▶ **Activity**
Copy the listing that follows, line for line, without a single difference.

▶ **Data for processing**
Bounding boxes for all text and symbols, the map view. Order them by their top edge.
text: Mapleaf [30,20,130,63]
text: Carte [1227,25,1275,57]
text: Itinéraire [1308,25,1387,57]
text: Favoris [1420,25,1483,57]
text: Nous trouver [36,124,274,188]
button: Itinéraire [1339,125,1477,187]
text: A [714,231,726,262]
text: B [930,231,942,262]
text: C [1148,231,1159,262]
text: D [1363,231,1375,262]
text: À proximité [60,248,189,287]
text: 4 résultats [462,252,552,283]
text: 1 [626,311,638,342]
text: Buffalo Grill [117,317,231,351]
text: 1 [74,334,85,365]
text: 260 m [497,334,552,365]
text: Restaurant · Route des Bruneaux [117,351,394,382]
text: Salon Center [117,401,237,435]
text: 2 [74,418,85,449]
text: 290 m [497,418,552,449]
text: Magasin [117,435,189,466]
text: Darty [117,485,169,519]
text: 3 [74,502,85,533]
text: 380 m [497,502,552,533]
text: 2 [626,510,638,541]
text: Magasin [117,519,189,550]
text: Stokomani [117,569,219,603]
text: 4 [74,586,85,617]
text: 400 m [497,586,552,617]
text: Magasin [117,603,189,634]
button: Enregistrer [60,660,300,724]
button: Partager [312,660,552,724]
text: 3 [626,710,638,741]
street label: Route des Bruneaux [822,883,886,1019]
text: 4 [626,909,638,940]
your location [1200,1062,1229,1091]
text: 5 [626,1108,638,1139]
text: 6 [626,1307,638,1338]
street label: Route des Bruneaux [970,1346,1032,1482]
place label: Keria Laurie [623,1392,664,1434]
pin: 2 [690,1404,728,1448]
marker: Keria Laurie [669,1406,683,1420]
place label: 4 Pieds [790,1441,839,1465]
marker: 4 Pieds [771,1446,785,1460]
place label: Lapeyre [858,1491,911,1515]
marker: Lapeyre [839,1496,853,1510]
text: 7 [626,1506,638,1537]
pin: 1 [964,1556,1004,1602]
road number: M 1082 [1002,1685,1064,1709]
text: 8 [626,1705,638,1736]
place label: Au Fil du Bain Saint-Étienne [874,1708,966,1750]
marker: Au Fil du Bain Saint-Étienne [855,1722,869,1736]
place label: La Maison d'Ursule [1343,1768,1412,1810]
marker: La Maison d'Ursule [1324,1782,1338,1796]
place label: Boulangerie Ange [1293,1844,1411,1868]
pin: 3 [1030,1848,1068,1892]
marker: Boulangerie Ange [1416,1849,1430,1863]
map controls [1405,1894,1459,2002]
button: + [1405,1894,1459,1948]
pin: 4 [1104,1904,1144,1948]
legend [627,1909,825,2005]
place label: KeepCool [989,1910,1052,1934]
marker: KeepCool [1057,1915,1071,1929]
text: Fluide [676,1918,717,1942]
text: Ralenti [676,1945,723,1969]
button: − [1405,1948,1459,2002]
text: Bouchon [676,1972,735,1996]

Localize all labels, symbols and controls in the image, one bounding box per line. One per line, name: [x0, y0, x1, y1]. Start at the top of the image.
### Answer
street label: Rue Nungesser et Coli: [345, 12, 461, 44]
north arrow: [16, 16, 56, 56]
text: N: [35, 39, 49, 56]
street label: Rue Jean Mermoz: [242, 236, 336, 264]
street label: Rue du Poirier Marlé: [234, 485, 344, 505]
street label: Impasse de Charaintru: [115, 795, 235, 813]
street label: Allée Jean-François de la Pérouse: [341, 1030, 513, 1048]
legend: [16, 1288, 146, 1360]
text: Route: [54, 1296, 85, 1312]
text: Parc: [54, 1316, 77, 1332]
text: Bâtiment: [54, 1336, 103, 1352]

▶ **Solution to the exercise**
Bounding boxes for all text and symbols, the map view. Order them by their top edge.
text: Mapleaf [30,20,130,63]
text: Carte [1227,25,1275,57]
text: Itinéraire [1308,25,1387,57]
text: Favoris [1420,25,1483,57]
text: Nous trouver [36,124,274,188]
button: Itinéraire [1339,125,1477,187]
text: A [714,231,726,262]
text: B [930,231,942,262]
text: C [1148,231,1159,262]
text: D [1363,231,1375,262]
text: À proximité [60,248,189,287]
text: 4 résultats [462,252,552,283]
text: 1 [626,311,638,342]
text: Buffalo Grill [117,317,231,351]
text: 1 [74,334,85,365]
text: 260 m [497,334,552,365]
text: Restaurant · Route des Bruneaux [117,351,394,382]
text: Salon Center [117,401,237,435]
text: 2 [74,418,85,449]
text: 290 m [497,418,552,449]
text: Magasin [117,435,189,466]
text: Darty [117,485,169,519]
text: 3 [74,502,85,533]
text: 380 m [497,502,552,533]
text: 2 [626,510,638,541]
text: Magasin [117,519,189,550]
text: Stokomani [117,569,219,603]
text: 4 [74,586,85,617]
text: 400 m [497,586,552,617]
text: Magasin [117,603,189,634]
button: Enregistrer [60,660,300,724]
button: Partager [312,660,552,724]
text: 3 [626,710,638,741]
street label: Route des Bruneaux [822,883,886,1019]
text: 4 [626,909,638,940]
your location [1200,1062,1229,1091]
text: 5 [626,1108,638,1139]
text: 6 [626,1307,638,1338]
street label: Route des Bruneaux [970,1346,1032,1482]
place label: Keria Laurie [623,1392,664,1434]
pin: 2 [690,1404,728,1448]
marker: Keria Laurie [669,1406,683,1420]
place label: 4 Pieds [790,1441,839,1465]
marker: 4 Pieds [771,1446,785,1460]
place label: Lapeyre [858,1491,911,1515]
marker: Lapeyre [839,1496,853,1510]
text: 7 [626,1506,638,1537]
pin: 1 [964,1556,1004,1602]
road number: M 1082 [1002,1685,1064,1709]
text: 8 [626,1705,638,1736]
place label: Au Fil du Bain Saint-Étienne [874,1708,966,1750]
marker: Au Fil du Bain Saint-Étienne [855,1722,869,1736]
place label: La Maison d'Ursule [1343,1768,1412,1810]
marker: La Maison d'Ursule [1324,1782,1338,1796]
place label: Boulangerie Ange [1293,1844,1411,1868]
pin: 3 [1030,1848,1068,1892]
marker: Boulangerie Ange [1416,1849,1430,1863]
map controls [1405,1894,1459,2002]
button: + [1405,1894,1459,1948]
pin: 4 [1104,1904,1144,1948]
legend [627,1909,825,2005]
place label: KeepCool [989,1910,1052,1934]
marker: KeepCool [1057,1915,1071,1929]
text: Fluide [676,1918,717,1942]
text: Ralenti [676,1945,723,1969]
button: − [1405,1948,1459,2002]
text: Bouchon [676,1972,735,1996]

Localize all labels, symbols and controls in the image, one bounding box per line. One per line, name: [x0, y0, x1, y1]. Start at the top of the image.
### Answer
street label: Rue Nungesser et Coli: [345, 12, 461, 44]
north arrow: [16, 16, 56, 56]
text: N: [35, 39, 49, 56]
street label: Rue Jean Mermoz: [242, 236, 336, 264]
street label: Rue du Poirier Marlé: [234, 485, 344, 505]
street label: Impasse de Charaintru: [115, 795, 235, 813]
street label: Allée Jean-François de la Pérouse: [341, 1030, 513, 1048]
legend: [16, 1288, 146, 1360]
text: Route: [54, 1296, 85, 1312]
text: Parc: [54, 1316, 77, 1332]
text: Bâtiment: [54, 1336, 103, 1352]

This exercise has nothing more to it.